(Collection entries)
::::::::::

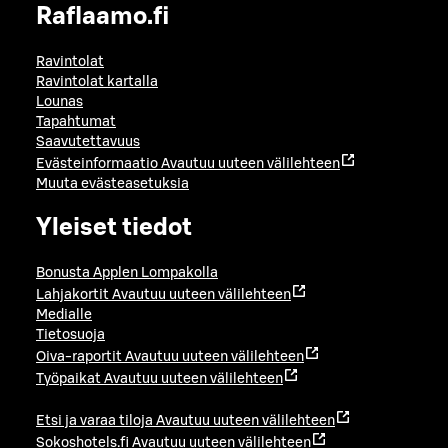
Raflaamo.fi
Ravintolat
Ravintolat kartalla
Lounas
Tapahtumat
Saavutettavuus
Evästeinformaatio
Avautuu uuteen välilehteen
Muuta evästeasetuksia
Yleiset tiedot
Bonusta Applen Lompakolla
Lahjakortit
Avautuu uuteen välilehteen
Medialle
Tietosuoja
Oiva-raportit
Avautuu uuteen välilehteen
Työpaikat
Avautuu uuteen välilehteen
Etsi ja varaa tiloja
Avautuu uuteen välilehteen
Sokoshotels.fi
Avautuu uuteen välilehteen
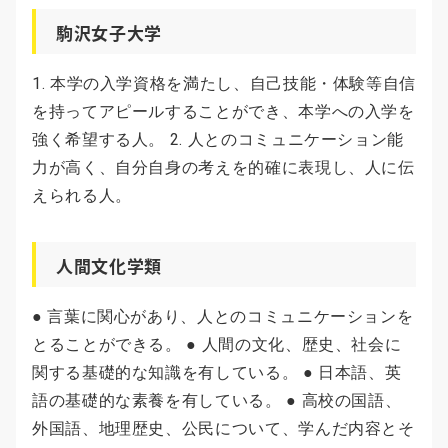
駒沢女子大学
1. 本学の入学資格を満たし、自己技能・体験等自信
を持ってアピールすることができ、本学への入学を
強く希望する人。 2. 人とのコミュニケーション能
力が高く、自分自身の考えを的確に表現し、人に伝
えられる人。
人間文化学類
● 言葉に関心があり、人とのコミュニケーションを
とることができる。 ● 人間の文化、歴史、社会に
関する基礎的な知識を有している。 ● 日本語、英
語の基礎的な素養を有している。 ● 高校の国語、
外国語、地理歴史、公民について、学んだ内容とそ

::::::::::

## TASK OBJECTIVE
Reproduce every one of the lines above word for word, leaving out the pictures.

## RESPONSE FOR THIS EXERCISE
Raflaamo.fi
Ravintolat
Ravintolat kartalla
Lounas
Tapahtumat
Saavutettavuus
Evästeinformaatio
Avautuu uuteen välilehteen
Muuta evästeasetuksia
Yleiset tiedot
Bonusta Applen Lompakolla
Lahjakortit
Avautuu uuteen välilehteen
Medialle
Tietosuoja
Oiva-raportit
Avautuu uuteen välilehteen
Työpaikat
Avautuu uuteen välilehteen
Etsi ja varaa tiloja
Avautuu uuteen välilehteen
Sokoshotels.fi
Avautuu uuteen välilehteen
駒沢女子大学
1. 本学の入学資格を満たし、自己技能・体験等自信
を持ってアピールすることができ、本学への入学を
強く希望する人。 2. 人とのコミュニケーション能
力が高く、自分自身の考えを的確に表現し、人に伝
えられる人。
人間文化学類
● 言葉に関心があり、人とのコミュニケーションを
とることができる。 ● 人間の文化、歴史、社会に
関する基礎的な知識を有している。 ● 日本語、英
語の基礎的な素養を有している。 ● 高校の国語、
外国語、地理歴史、公民について、学んだ内容とそ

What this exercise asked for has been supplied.